Offered by Representative Lee Zeldin (R-Shirley), the legislation allows Congress to stop the General Services Administration from using appropriations to market the sale of Plum Island “while we continue to fight for a permanent solution that will preserve the island for conservation and education,” Mr. Zeldin said on the floor Friday morning.

This latest bill goes hand in hand with legislation put forth by Mr. Zeldin in 2016 and 2017, when Congress twice approved his Plum Island Preservation Act unanimously. The U.S. Senate has not yet acted on the legislation, though Democratic senators Kirsten Gillibrand of New York and Richard Blumenthal and Chris Murphy of Connecticut have all expressed support for the bill.

A source close to Ms. Gillibrand’s office indicated that she has plans to introduce an identical amendment in the Senate in the coming weeks.

Addressing the House of Representatives last Friday, Mr. Zeldin referred to Plum Island as a critical resource. “Approximately 90 percent [of Plum Island] has been sheltered from development, protecting the diverse ecosystem of the Long Island Sound and critical habitats for migratory birds, marine mammals and rare plants,” Mr. Zeldin said. “Allowing for continued research, public access and permanent preservation of the island is a priority shared by elected officials, conservation groups and local residents on both sides of the Sound.”

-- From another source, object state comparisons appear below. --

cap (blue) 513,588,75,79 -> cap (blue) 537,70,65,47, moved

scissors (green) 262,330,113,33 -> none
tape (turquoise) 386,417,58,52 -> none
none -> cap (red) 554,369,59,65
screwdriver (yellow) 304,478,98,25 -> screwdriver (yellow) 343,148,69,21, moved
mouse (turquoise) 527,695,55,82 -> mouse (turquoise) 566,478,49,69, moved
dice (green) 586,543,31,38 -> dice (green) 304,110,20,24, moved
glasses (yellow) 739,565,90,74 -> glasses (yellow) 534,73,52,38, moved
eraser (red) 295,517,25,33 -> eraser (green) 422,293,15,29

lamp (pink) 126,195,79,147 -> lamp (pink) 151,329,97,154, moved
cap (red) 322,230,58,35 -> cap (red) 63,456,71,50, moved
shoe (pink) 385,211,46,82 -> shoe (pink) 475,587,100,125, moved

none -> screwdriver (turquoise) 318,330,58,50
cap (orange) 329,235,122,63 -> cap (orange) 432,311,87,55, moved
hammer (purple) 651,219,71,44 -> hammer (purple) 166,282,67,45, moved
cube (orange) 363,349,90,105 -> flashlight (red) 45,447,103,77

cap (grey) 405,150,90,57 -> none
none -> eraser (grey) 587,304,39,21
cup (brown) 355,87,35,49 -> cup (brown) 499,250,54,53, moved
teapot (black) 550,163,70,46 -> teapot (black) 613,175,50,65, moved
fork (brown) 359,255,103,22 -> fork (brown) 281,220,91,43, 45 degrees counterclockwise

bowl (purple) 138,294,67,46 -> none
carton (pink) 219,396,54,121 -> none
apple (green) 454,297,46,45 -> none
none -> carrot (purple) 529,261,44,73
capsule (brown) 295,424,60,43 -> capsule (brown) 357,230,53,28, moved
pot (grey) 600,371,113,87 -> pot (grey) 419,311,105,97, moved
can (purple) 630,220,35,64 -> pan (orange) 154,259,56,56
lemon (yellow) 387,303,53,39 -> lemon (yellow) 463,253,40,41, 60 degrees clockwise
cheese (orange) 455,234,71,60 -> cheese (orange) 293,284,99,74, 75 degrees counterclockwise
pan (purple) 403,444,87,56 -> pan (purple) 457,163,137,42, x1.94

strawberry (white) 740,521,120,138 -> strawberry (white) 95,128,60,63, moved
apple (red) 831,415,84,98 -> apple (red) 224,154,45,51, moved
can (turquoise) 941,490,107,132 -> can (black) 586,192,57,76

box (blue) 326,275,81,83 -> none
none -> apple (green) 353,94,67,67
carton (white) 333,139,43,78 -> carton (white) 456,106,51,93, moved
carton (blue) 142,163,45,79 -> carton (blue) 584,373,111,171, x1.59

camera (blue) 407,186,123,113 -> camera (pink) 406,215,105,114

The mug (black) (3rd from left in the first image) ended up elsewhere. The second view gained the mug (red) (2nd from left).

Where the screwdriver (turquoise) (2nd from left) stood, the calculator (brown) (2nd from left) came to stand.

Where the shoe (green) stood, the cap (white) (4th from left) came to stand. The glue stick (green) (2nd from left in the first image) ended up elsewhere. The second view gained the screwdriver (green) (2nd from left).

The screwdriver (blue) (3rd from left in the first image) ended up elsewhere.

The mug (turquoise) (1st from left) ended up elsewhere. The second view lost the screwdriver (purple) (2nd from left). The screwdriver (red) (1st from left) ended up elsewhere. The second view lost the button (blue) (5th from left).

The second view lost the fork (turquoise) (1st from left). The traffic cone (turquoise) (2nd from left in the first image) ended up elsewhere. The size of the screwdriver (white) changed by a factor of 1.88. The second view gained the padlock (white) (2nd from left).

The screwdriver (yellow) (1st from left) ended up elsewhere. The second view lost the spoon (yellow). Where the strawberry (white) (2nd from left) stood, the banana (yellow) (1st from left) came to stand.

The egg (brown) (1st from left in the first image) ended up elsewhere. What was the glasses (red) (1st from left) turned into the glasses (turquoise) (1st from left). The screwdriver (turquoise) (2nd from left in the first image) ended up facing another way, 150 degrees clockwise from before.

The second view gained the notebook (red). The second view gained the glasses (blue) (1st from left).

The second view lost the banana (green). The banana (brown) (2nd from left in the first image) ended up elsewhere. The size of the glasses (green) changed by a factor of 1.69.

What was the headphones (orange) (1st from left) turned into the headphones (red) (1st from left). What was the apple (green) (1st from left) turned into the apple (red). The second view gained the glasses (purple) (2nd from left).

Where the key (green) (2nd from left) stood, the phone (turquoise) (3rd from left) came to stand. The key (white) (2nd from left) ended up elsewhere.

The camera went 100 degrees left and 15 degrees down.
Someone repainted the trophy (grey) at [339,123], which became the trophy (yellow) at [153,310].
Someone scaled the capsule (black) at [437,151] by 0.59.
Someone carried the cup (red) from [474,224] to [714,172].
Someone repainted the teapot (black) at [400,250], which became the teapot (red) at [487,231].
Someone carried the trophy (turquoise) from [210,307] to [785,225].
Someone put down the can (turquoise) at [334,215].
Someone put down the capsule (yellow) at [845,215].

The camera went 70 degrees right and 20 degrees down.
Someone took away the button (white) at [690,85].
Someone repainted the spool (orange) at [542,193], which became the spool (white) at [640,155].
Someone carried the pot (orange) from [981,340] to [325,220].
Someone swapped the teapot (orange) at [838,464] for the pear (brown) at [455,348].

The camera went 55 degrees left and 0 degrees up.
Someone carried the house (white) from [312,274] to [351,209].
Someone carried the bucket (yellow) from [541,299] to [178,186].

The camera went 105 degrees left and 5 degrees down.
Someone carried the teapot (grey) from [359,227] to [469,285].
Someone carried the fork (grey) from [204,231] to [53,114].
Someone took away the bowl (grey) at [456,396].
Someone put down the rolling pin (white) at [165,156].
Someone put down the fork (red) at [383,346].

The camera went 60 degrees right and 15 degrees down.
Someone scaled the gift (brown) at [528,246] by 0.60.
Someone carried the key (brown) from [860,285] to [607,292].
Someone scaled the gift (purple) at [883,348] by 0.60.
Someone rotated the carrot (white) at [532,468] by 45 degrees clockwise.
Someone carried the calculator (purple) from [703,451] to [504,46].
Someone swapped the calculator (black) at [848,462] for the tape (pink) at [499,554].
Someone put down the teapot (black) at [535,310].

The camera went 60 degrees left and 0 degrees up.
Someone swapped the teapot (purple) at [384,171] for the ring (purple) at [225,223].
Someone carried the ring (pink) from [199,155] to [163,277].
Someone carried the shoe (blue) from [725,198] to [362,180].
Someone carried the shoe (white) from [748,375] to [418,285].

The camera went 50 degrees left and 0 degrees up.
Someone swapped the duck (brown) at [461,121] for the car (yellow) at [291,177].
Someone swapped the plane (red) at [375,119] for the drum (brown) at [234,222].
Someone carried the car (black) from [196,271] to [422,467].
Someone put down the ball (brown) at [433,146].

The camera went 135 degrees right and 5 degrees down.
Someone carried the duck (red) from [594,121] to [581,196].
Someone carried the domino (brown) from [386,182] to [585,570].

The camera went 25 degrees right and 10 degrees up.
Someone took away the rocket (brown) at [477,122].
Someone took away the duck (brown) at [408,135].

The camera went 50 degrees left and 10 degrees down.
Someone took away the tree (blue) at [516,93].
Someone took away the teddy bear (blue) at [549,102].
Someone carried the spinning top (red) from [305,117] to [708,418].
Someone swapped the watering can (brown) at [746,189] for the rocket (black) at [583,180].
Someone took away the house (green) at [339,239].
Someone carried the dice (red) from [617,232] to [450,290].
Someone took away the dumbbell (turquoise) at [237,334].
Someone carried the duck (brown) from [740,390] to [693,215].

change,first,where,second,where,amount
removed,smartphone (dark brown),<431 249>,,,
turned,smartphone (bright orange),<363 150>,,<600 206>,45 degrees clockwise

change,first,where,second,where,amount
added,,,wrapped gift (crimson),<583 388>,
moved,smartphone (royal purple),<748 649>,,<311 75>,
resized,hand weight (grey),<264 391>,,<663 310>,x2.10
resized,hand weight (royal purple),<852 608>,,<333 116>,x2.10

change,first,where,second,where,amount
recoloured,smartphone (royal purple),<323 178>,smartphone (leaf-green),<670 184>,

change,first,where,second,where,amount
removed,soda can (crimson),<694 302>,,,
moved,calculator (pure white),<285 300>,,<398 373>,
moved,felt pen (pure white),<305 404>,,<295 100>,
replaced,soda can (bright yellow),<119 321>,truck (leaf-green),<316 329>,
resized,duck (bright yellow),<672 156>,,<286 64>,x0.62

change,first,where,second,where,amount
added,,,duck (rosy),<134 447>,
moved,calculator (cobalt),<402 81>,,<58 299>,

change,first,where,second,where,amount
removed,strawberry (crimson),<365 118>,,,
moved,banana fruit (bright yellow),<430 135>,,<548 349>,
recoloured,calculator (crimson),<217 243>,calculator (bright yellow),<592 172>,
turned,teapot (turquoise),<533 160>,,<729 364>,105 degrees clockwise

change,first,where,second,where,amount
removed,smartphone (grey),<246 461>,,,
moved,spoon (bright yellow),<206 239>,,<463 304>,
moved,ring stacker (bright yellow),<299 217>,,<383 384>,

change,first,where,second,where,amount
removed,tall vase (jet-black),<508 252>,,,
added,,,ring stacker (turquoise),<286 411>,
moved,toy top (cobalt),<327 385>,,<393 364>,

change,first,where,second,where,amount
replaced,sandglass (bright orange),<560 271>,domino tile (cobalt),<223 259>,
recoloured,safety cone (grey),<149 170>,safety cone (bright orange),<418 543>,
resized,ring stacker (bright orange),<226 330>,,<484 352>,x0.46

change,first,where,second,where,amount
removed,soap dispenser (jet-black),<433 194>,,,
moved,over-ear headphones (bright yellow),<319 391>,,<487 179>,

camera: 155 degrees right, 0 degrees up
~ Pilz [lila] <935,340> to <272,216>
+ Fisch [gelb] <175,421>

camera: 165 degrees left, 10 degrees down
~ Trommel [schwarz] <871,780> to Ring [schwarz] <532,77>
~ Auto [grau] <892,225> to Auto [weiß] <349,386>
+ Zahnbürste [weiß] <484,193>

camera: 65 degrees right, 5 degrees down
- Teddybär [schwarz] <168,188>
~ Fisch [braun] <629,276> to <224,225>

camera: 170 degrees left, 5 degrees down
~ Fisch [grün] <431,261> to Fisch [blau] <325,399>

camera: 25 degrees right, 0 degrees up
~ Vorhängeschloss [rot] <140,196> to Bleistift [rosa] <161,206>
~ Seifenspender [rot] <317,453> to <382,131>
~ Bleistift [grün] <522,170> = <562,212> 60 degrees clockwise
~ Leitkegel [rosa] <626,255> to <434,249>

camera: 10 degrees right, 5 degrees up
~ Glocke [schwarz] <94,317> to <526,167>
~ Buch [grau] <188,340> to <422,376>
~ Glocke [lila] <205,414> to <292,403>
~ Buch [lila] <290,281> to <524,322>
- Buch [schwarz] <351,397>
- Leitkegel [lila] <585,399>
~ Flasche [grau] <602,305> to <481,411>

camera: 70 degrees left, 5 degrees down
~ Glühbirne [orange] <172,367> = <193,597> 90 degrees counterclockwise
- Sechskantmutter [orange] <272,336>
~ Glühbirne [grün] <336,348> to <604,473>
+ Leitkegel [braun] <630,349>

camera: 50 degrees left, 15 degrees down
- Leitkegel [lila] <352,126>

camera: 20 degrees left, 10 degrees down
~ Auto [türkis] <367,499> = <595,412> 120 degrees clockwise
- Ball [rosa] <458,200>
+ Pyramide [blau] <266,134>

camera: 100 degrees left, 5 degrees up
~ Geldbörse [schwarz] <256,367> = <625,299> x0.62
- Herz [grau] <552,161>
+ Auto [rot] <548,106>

In 2005, the Department of Homeland Security, which oversees operations on Plum Island, announced that the Plum Island Animal Disease Center will move to a new facility in Manhattan, Kansas, that is expected to be operational by 2022. To offset the cost, federal officials announced in 2008 that the island would be sold to the top bidder. At the time, potential bidders for the island included Donald Trump, who wanted to build a golf course on the 840 acres. Southold Town then approved new zoning districts on Plum Island: A research district that includes the existing lab and a conservation district to prevent development on 600 acres.

Offsetting the cost, Mr. Zeldin said, would be a “false assumption.”

“The true value of the land, including cleanup costs, still are not clear,” he said.

“The island is of regional significance and a unique treasure that should be protected, not sold to the highest bidder,” said Southold Town Supervisor Scott Russell on Monday. “The Congressman has shown real leadership on this time and time again. Now it’s time for our senators to show some themselves.”